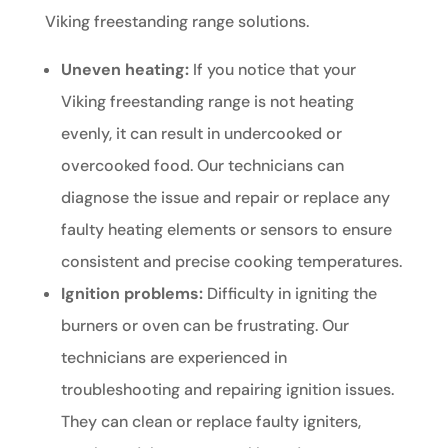
Viking freestanding range solutions.
Uneven heating:
If you notice that your
Viking freestanding range is not heating
evenly, it can result in undercooked or
overcooked food. Our technicians can
diagnose the issue and repair or replace any
faulty heating elements or sensors to ensure
consistent and precise cooking temperatures.
Ignition problems:
Difficulty in igniting the
burners or oven can be frustrating. Our
technicians are experienced in
troubleshooting and repairing ignition issues.
They can clean or replace faulty igniters,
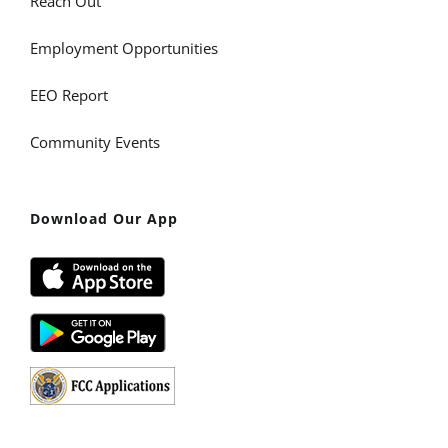
Reach Out
Employment Opportunities
EEO Report
Community Events
Download Our App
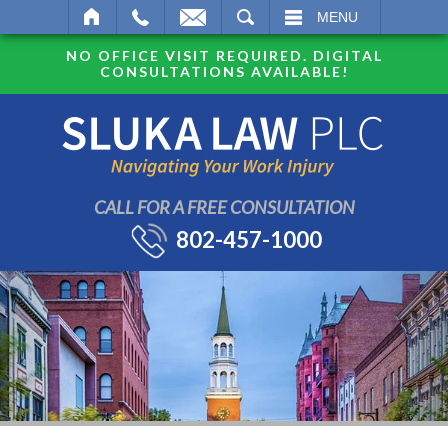
SEARCH
MENU
NO OFFICE VISIT REQUIRED. DIGITAL
CONSULTATIONS AVAILABLE!
CALL FOR A FREE CONSULTATION
802-457-1000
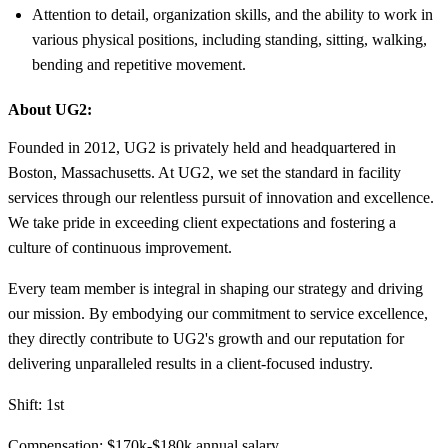
Attention to detail, organization skills, and the ability to work in
various physical positions, including standing, sitting, walking,
bending and repetitive movement.
About UG2:
Founded in 2012, UG2 is privately held and headquartered in
Boston, Massachusetts. At UG2, we set the standard in facility
services through our relentless pursuit of innovation and excellence.
We take pride in exceeding client expectations and fostering a
culture of continuous improvement.
Every team member is integral in shaping our strategy and driving
our mission. By embodying our commitment to service excellence,
they directly contribute to UG2's growth and our reputation for
delivering unparalleled results in a client-focused industry.
Shift: 1st
Compensation: $170k-$180k annual salary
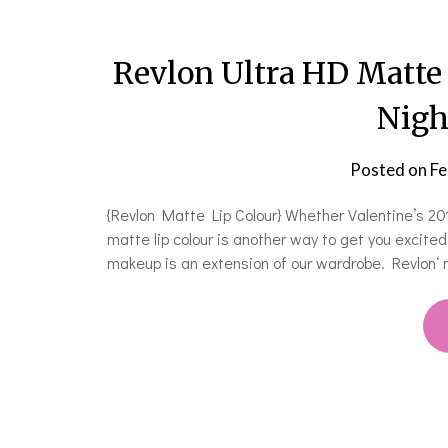
Revlon Ultra HD Matte 
Nigh
Posted on
Fe
{Revlon Matte Lip Colour} Whether Valentine’s 201
matte lip colour is another way to get you excited
makeup is an extension of our wardrobe. Revlon‘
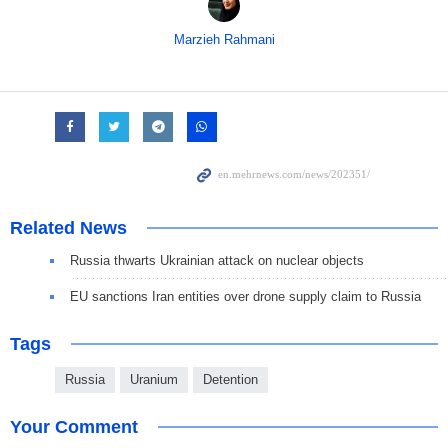
Marzieh Rahmani
Related News
Russia thwarts Ukrainian attack on nuclear objects
EU sanctions Iran entities over drone supply claim to Russia
Tags
Russia
Uranium
Detention
Your Comment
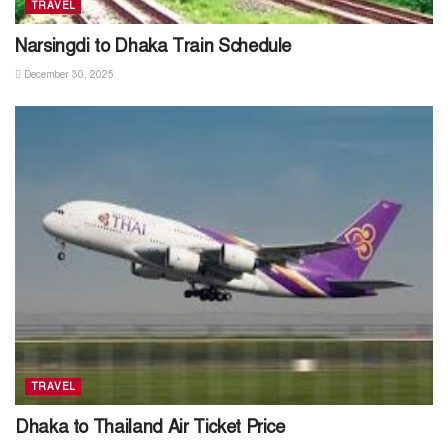
TRAVEL
Narsingdi to Dhaka Train Schedule
December 30, 2025
TRAVEL
Dhaka to Thailand Air Ticket Price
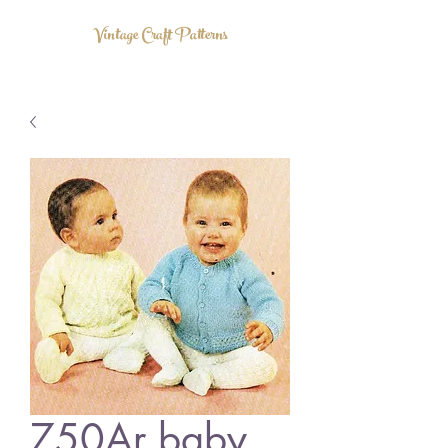
Vintage Craft Patterns
750Ar baby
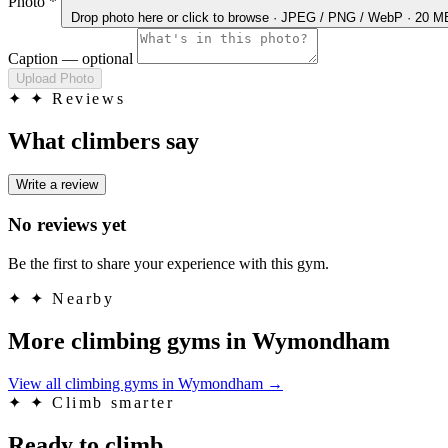
Photo
*
Drop photo here
or click to browse · JPEG / PNG / WebP · 20 
Caption
— optional
Upload Photo
✦
✦ Reviews
What climbers say
Write a review
No reviews yet
Be the first to share your experience with this gym.
✦
✦ Nearby
More climbing gyms in Wymondham
View all climbing gyms in Wymondham
→
✦
✦ Climb smarter
Ready to climb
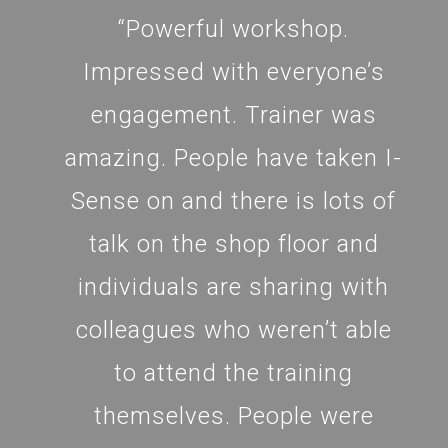
“Powerful workshop.
Impressed with everyone’s
engagement. Trainer was
amazing. People have taken I-
Sense on and there is lots of
talk on the shop floor and
individuals are sharing with
colleagues who weren’t able
to attend the training
themselves. People were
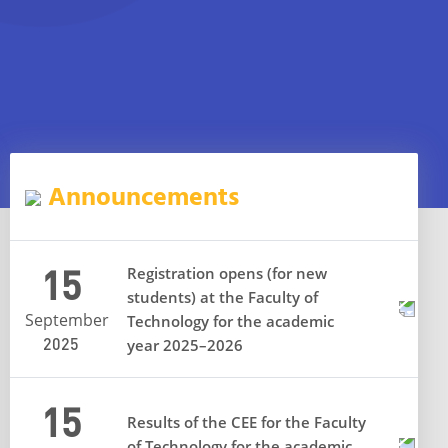
Announcements
15
Registration opens (for new
students) at the Faculty of
September
Technology for the academic
2025
year 2025–2026
15
Results of the CEE for the Faculty
of Technology for the academic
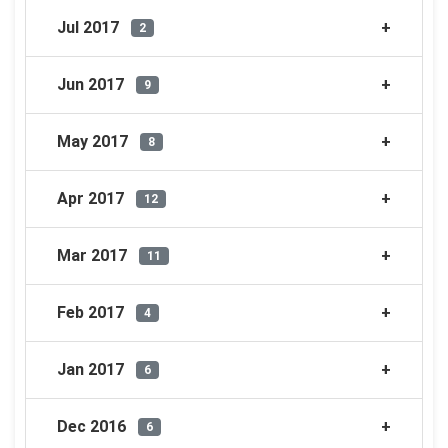
Jul 2017
2
Jun 2017
9
May 2017
8
Apr 2017
12
Mar 2017
11
Feb 2017
4
Jan 2017
6
Dec 2016
6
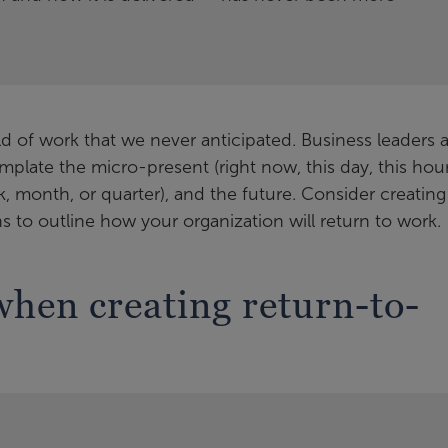
 of work that we never anticipated. Business leaders 
late the micro-present (right now, this day, this hour
k, month, or quarter), and the future. Consider creating
s to outline how your organization will return to work.
when creating return-to-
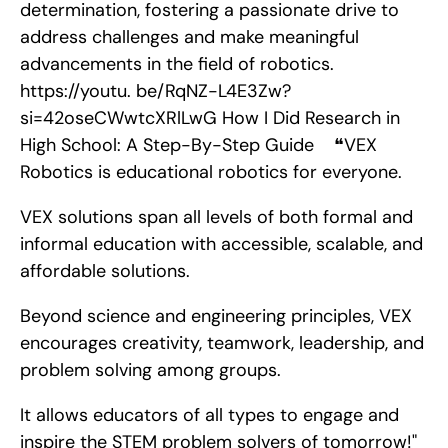
determination, fostering a passionate drive to 
address challenges and make meaningful 
advancements in the field of robotics. 
https://youtu. be/RqNZ-L4E3Zw?
si=42oseCWwtcXRlLwG How I Did Research in 
High School: A Step-By-Step Guide    ❝VEX 
Robotics is educational robotics for everyone.
VEX solutions span all levels of both formal and 
informal education with accessible, scalable, and 
affordable solutions.
Beyond science and engineering principles, VEX 
encourages creativity, teamwork, leadership, and 
problem solving among groups.
It allows educators of all types to engage and 
inspire the STEM problem solvers of tomorrow!"       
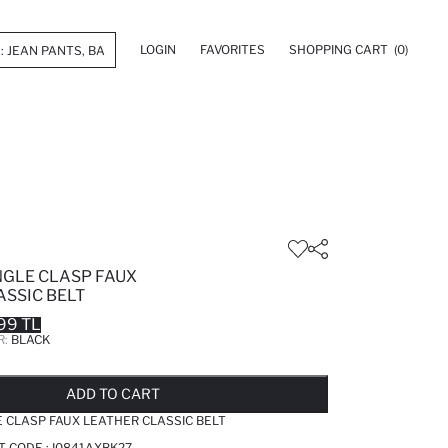
LOGIN
FAVORITES
SHOPPING CART
(0)
GLE CLASP FAUX
ASSIC BELT
99 TL
R:
BLACK
LD OUT...NOTIFY STOCK AVAILABLE
ADDED TO REMINDER LIST
ADDING TO BASKET
ADDED TO BAG
ADD TO CART
 CLASP FAUX LEATHER CLASSIC BELT
T CODE :
I0841AXBK27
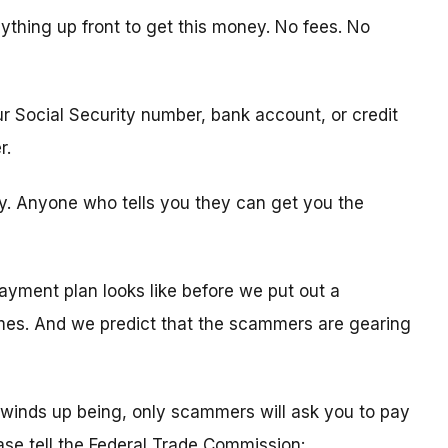
ything up front to get this money. No fees. No
ur Social Security number, bank account, or credit
r.
ity. Anyone who tells you they can get you the
ayment plan looks like before we put out a
times. And we predict that the scammers are gearing
winds up being, only scammers will ask you to pay
ease tell the Federal Trade Commission:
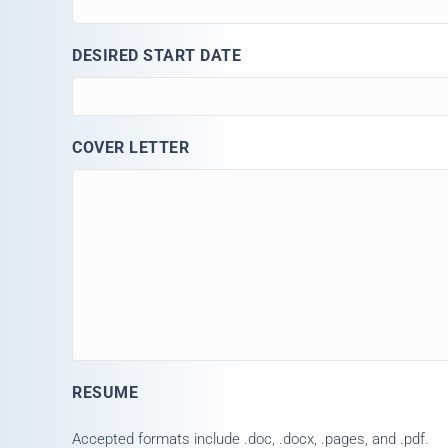
DESIRED START DATE
COVER LETTER
RESUME
Accepted formats include .doc, .docx, .pages, and .pdf.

### Your goal:
In the data above, find each line where the string "with" appears, then copy it.

### Task result:
Be the first to share your experience with this gym.
Impressed with everyone’s
individuals are sharing with
informal education with accessible, scalable, and 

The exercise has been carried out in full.